**Exercise requirements:** Quote the lines of the records that begin with the line containing "Join the Conv" and end with the line containing "enterprise tea", including both of those lines, reproducing each one character for character.

Text transcribed from the pages

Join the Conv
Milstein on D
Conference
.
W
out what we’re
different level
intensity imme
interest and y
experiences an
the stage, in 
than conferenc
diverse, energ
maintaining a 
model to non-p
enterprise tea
...
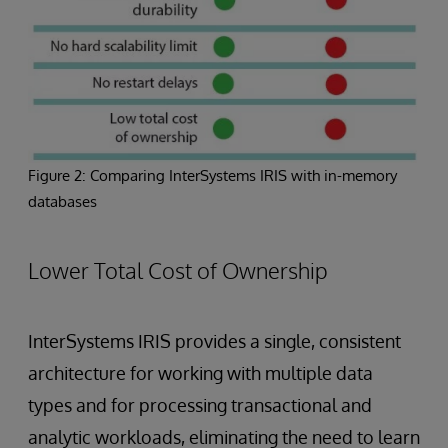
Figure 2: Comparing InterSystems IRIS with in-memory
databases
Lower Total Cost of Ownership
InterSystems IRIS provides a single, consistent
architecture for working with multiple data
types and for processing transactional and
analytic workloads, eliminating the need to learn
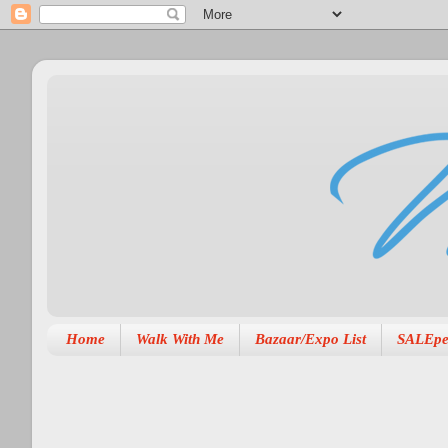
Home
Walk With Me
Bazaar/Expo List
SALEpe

**Reply:**
Join the Conv
Milstein on D
Conference
.
W
out what we’re
different level
intensity imme
interest and y
experiences an
the stage, in 
than conferenc
diverse, energ
maintaining a 
model to non-p
enterprise tea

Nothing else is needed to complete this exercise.